REQUIRED ACTION: Could you copy out, word for word, the lines of the items below from the line with "- una antena dipolo- le respondo." through the line with "veía una de esas... - asiente.", keeping both of those lines and nothing else?

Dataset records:
=== Begin Enclosure ===

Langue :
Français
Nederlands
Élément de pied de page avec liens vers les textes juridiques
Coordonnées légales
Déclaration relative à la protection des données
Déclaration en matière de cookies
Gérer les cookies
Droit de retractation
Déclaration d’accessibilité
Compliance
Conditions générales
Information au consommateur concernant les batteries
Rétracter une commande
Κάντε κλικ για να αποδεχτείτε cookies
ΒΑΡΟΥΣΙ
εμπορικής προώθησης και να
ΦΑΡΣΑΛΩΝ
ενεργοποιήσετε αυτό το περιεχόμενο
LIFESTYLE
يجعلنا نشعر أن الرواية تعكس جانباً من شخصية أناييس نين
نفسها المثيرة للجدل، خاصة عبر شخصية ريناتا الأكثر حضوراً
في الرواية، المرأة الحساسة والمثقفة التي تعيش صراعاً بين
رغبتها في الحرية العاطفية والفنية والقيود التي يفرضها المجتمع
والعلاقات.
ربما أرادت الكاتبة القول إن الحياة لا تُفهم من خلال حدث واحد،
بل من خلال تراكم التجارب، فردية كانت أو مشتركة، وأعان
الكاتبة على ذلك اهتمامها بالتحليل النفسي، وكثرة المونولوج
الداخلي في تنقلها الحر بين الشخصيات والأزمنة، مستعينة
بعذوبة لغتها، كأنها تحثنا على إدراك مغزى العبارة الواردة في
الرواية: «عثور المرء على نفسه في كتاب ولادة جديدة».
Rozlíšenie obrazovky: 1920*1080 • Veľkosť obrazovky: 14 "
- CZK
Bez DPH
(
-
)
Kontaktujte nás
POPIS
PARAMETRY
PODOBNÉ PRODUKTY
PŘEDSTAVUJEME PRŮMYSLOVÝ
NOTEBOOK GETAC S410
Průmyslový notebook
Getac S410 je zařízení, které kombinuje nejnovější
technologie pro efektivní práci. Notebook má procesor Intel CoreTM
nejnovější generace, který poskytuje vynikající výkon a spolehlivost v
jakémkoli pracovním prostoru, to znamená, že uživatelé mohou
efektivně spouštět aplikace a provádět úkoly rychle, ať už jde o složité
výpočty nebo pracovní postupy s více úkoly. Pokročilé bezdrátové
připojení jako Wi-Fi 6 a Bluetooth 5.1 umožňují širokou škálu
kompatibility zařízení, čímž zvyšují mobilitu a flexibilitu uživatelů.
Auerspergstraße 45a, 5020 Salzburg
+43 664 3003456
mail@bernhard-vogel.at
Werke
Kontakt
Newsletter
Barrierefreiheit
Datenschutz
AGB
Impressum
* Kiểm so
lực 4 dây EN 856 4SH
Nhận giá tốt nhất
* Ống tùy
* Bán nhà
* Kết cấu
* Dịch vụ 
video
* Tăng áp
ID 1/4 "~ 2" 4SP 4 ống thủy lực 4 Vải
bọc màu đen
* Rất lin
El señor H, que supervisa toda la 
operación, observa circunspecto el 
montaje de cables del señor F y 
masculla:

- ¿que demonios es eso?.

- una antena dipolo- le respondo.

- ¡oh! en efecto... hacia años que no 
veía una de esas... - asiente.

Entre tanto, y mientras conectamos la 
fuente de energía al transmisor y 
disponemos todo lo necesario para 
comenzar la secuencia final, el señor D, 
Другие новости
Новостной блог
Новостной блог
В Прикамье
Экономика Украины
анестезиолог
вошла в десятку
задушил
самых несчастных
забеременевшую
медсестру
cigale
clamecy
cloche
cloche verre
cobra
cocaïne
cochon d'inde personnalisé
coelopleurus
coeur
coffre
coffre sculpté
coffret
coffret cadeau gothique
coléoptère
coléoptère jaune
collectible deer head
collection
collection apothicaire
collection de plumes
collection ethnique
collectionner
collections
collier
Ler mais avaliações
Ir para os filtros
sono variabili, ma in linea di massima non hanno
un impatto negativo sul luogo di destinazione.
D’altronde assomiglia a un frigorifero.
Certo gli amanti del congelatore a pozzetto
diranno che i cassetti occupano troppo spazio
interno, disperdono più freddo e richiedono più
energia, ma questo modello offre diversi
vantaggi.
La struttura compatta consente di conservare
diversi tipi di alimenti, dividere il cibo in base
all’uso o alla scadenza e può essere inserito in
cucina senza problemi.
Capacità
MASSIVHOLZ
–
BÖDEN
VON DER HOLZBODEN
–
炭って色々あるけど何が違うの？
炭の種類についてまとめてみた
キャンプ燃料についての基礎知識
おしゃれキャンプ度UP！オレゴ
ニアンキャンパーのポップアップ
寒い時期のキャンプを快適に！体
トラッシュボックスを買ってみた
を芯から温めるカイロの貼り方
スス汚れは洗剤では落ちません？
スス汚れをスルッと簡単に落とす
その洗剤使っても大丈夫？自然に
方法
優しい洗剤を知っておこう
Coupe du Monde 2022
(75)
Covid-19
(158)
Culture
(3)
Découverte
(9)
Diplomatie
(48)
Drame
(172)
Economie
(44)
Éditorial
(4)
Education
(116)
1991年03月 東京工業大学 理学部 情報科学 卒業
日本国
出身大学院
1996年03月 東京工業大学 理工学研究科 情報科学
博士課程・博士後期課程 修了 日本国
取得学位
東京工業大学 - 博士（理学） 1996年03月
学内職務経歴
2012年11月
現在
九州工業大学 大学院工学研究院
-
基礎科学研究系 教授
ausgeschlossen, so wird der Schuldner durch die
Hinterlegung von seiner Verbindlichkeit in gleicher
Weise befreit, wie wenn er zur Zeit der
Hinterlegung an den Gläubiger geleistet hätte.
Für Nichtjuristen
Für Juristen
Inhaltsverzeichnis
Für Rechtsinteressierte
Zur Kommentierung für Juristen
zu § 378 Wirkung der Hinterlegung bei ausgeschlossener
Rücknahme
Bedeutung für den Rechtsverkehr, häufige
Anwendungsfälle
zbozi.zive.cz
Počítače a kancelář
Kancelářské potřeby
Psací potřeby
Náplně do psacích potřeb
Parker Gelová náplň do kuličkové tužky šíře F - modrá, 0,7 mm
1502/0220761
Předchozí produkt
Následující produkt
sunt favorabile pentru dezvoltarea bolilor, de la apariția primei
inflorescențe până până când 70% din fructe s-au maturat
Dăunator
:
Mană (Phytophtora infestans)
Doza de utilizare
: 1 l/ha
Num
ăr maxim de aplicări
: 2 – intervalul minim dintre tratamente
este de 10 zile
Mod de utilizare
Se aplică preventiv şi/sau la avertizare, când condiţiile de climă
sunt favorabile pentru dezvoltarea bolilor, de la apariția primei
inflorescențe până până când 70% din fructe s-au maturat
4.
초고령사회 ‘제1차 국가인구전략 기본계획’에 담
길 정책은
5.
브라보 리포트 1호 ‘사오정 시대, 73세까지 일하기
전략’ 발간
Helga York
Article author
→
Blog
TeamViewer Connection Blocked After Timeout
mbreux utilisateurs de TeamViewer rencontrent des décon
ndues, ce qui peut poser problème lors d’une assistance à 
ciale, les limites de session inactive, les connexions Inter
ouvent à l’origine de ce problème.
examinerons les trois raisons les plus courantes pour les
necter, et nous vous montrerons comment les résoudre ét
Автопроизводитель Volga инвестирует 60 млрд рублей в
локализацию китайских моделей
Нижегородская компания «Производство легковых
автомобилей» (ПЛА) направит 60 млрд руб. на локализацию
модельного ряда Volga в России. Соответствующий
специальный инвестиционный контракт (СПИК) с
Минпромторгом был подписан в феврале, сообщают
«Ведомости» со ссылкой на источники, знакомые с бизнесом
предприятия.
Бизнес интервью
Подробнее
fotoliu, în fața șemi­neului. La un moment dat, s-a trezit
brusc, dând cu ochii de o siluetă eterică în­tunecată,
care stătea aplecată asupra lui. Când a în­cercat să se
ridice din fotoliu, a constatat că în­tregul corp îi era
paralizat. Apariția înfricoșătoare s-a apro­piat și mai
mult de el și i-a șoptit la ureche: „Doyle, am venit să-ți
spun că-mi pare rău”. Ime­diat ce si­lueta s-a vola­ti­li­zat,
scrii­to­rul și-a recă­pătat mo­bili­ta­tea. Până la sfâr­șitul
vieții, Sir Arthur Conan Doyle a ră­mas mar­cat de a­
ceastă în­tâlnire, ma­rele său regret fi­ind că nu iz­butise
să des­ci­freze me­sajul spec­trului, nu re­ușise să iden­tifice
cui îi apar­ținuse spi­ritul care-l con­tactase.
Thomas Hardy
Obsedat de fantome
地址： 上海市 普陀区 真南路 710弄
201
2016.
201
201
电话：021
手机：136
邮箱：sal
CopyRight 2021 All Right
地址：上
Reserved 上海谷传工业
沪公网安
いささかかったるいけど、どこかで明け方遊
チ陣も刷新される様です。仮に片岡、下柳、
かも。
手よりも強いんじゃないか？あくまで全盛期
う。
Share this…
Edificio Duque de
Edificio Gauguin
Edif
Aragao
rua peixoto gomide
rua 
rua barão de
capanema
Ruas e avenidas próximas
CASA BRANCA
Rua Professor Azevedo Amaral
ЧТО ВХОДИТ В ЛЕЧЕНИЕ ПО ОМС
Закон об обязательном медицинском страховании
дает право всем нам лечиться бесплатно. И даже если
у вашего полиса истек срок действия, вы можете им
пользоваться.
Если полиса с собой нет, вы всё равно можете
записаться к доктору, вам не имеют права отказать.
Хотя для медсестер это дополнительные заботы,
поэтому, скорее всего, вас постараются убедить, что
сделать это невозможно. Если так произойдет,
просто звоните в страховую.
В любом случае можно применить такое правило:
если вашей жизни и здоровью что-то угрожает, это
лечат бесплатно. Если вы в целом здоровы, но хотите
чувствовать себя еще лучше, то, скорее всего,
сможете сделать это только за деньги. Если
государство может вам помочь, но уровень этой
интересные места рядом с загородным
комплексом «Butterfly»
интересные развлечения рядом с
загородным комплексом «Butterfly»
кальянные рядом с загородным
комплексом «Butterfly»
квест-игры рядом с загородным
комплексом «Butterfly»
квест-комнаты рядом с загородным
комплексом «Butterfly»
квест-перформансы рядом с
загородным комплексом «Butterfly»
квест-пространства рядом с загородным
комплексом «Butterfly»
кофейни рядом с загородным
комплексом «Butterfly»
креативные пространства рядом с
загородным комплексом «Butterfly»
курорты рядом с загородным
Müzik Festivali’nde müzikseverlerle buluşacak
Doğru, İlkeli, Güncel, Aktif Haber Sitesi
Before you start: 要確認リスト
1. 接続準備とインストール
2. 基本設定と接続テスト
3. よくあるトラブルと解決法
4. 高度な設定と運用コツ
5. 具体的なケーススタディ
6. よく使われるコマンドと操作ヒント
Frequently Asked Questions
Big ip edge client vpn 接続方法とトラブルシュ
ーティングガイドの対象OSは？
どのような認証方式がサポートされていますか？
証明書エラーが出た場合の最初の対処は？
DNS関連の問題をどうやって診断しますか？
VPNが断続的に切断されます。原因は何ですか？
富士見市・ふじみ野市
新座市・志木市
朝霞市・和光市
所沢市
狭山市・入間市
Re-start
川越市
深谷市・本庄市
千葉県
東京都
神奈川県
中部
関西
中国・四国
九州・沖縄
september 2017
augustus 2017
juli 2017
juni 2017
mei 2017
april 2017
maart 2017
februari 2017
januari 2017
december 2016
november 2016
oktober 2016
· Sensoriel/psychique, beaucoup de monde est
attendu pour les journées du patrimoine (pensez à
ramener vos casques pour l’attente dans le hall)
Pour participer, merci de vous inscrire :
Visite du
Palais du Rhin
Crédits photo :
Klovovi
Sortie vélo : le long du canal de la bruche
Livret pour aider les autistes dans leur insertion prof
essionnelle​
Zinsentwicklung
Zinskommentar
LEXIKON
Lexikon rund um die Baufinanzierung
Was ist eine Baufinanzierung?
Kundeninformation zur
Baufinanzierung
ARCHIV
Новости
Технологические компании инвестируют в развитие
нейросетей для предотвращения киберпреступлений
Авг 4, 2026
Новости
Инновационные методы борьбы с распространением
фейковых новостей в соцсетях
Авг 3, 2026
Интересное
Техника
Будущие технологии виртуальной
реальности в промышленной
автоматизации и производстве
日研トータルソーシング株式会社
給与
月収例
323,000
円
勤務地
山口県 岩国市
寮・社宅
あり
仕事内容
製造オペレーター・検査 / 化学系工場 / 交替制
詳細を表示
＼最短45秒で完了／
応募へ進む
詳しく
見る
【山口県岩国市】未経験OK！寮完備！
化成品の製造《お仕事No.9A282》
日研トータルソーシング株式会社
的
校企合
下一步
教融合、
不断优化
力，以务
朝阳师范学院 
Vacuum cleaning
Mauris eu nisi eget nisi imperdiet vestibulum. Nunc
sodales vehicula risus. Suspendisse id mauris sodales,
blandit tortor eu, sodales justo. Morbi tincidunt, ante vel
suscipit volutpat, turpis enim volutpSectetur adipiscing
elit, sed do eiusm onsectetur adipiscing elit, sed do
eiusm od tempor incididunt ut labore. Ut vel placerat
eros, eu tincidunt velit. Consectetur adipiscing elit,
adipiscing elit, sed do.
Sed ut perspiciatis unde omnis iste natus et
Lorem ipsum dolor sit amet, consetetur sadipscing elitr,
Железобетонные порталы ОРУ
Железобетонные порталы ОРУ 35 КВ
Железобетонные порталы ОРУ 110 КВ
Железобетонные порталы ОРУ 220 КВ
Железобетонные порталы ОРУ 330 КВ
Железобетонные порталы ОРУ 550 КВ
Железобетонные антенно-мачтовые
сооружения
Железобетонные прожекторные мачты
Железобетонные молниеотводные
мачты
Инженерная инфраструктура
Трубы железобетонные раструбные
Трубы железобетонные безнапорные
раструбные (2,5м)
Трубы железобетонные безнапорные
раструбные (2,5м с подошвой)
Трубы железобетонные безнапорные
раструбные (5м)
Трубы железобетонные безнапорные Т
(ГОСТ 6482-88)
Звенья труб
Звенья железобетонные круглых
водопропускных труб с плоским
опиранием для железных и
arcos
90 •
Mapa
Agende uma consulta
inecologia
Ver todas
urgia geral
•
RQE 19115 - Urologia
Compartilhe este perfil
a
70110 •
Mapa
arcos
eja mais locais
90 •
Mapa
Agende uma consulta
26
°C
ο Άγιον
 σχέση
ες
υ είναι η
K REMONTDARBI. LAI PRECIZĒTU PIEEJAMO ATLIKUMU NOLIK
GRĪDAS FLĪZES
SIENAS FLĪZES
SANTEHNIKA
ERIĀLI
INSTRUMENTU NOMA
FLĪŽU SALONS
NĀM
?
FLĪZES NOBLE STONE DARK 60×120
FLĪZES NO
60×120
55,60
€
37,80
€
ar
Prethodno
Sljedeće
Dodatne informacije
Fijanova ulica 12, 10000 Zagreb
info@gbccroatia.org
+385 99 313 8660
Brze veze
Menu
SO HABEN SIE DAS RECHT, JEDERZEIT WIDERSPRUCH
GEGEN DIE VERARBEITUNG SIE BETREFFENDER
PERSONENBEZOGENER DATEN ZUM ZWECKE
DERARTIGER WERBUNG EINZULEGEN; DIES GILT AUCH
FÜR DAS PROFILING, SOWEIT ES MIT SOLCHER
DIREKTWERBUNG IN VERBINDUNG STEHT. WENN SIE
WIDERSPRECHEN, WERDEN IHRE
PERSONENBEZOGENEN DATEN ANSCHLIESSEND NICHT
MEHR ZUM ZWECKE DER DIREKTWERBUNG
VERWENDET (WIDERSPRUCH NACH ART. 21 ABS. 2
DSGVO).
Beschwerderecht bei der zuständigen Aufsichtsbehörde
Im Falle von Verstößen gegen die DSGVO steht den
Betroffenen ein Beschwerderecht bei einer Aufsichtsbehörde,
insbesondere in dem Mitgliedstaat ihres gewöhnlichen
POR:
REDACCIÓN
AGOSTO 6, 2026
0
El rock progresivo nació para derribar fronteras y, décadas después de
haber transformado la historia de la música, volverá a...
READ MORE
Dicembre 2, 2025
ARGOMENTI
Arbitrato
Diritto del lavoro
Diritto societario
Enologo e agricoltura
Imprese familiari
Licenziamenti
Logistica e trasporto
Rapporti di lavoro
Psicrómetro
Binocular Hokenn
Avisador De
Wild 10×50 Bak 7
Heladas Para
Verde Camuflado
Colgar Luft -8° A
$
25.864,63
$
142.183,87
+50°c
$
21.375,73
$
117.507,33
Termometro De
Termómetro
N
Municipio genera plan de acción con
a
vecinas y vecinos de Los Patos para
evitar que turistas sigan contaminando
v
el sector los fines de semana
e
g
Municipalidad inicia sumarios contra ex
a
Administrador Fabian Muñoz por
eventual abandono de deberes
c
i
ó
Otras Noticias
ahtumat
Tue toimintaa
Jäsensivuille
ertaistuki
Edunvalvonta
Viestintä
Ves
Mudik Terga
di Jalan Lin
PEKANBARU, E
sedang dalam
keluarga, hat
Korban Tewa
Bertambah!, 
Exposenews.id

=== End Enclosure ===

EXERCISE OUTPUT:
- una antena dipolo- le respondo.

- ¡oh! en efecto... hacia años que no 
veía una de esas... - asiente.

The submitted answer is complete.